Tobacco and Children with Asthma

Staying clear of cigarettes and other tobacco products is one of the most important ways parents can help their children—especially those with asthma—breathe easy.

Up in Smoke: Effects on the Lungs

Tobacco smoke contains nicotine and thousands of other chemicals, many with known health effects. Exposure to tobacco can cause lung problems even before a child’s first breath.

Research shows tobacco and nicotine exposure—both in the womb and after a child is born—can:

  • Interfere with healthy lung development, which begins before birth and continues through about age 15. The effect is long-lasting, with evidence suggesting teens exposed to secondhand smoke perform worse on lung function tests.
  • Cause more frequent sickness, because it is more difficult for a child’s immune system to fight off respiratory infections.
  • Trigger asthma flare-ups and attacks, with wheezing, coughing, chest tightness and other breathing difficulties. In severe cases, the symptoms can be life-threatening.
  • Cause the best available asthma-control medications to not work as well.

Clear the Air Kids Breathe!

More than 40% of children who go to the emergency room for asthma live with smokers.

For children who have asthma, however, the frequency and severity of asthma attacks improves greatly if smoke exposure stops.
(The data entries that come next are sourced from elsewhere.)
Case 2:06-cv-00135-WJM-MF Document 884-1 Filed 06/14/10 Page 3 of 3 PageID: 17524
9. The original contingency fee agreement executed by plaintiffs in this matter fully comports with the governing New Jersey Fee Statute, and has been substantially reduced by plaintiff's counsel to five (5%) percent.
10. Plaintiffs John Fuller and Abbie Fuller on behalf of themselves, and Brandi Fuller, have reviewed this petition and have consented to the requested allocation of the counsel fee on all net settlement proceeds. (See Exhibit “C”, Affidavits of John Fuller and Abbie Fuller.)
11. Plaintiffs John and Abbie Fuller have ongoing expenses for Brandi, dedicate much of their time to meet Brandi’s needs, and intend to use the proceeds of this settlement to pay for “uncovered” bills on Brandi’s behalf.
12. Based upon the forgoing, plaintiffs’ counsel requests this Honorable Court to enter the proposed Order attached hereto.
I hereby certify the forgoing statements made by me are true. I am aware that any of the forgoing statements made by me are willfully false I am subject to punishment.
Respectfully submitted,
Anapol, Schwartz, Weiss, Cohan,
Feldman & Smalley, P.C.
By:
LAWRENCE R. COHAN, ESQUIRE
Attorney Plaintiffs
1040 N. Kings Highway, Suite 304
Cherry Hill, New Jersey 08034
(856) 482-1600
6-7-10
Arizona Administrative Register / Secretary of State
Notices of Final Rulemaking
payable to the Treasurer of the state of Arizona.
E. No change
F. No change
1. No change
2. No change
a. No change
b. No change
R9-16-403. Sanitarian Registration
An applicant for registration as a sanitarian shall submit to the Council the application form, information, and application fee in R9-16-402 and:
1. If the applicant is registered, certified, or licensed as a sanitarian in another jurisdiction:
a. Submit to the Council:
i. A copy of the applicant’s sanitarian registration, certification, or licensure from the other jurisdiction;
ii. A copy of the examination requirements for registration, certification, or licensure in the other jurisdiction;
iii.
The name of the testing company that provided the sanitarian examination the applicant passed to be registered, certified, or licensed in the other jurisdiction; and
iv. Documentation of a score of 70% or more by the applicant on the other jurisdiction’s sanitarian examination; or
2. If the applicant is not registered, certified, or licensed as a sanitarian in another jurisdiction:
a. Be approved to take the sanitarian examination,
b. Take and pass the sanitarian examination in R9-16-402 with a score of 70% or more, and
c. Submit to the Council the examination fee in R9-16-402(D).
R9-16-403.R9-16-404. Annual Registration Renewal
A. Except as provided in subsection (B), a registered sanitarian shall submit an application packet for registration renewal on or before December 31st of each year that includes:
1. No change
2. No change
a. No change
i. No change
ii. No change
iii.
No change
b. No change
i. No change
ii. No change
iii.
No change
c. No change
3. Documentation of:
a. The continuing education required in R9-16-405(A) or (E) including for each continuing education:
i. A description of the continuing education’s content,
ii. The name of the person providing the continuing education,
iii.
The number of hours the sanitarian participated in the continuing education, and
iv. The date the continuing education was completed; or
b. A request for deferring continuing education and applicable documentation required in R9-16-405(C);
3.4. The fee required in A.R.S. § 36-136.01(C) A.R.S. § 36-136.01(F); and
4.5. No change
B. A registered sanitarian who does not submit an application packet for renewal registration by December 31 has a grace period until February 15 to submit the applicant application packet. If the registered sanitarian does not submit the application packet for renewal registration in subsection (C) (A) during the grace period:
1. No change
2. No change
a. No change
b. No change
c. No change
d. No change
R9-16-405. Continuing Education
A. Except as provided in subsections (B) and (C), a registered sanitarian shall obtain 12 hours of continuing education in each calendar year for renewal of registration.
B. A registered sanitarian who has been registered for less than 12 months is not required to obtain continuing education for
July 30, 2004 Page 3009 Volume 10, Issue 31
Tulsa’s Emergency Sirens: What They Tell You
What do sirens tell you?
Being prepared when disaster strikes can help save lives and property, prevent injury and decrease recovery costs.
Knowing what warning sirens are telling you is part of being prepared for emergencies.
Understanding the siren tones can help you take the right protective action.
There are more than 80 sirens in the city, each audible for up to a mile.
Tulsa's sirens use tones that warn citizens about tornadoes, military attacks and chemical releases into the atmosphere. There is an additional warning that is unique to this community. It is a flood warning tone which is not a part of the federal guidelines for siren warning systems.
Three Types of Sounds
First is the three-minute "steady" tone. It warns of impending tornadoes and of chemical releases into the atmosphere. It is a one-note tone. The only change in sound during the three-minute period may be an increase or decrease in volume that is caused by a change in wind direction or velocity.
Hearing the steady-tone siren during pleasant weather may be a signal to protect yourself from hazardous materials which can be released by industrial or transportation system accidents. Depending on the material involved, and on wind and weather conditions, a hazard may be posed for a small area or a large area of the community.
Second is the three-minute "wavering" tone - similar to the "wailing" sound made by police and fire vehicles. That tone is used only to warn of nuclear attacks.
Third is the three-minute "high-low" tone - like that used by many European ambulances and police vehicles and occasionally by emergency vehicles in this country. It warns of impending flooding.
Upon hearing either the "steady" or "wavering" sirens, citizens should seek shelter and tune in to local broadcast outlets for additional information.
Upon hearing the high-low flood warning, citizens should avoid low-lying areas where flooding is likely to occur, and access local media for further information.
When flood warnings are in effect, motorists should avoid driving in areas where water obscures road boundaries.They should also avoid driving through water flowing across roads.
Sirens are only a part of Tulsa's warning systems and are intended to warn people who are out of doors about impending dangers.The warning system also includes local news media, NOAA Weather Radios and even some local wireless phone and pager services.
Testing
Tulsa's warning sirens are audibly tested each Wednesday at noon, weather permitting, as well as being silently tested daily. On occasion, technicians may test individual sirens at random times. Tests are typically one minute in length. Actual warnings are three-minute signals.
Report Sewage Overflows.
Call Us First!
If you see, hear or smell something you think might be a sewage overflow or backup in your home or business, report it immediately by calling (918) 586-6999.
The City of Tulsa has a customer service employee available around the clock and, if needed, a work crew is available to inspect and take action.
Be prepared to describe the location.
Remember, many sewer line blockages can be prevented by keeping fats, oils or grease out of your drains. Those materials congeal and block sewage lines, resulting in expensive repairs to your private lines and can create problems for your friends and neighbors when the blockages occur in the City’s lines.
Steps that can help children with asthma:

  • Keep your home and car smoke-free. Opening a window doesn’t protect against tobacco smoke. In addition, cigarette smoke and vapor can settle into upholstery, clothing, and carpeting. Children who play on or near contaminated surfaces may develop breathing problems.
  • If your state allows smoking in public areas, seek out restaurants and other places that have their own no-smoking policies. According to the Centers for Disease Control and Prevention, non-smoking sections where people smoke nearby don’t protect against secondhand smoke, even if they have filtered ventilation systems.
  • Make sure your child care centers and schools have and enforce tobacco-free policies, with no smoking allowed anywhere in the building at any time. This includes off-campus school events.
  • Teach children to avoid secondhand smoke and the importance of never starting the habit themselves.
  • If you smoke, resolve to quit. It is very difficult to be a smoker and not expose your child, and children of smokers are more likely to start smoking later.
  • Seek help for tobacco dependence if your child has asthma and you struggle to quit smoking. Nicotine is one of the most addictive drugs known and changes brain structure and chemistry. Some people can stop tobacco use without medication, but many cannot. The nicotine patch, nicotine gum, and nicotine lozenge are available over the counter. Bupropion (Wellbutrin, Zyban), varenicline (Chantix), nicotine nasal spray, and nicotine oral inhaler are available by prescription.


When you quit smoking, or take other steps to avoid tobacco exposure, your child will not need as much asthma medicine. Quitting will help keep your child out of emergency room and hospital. Both of you will be able to breathe easier!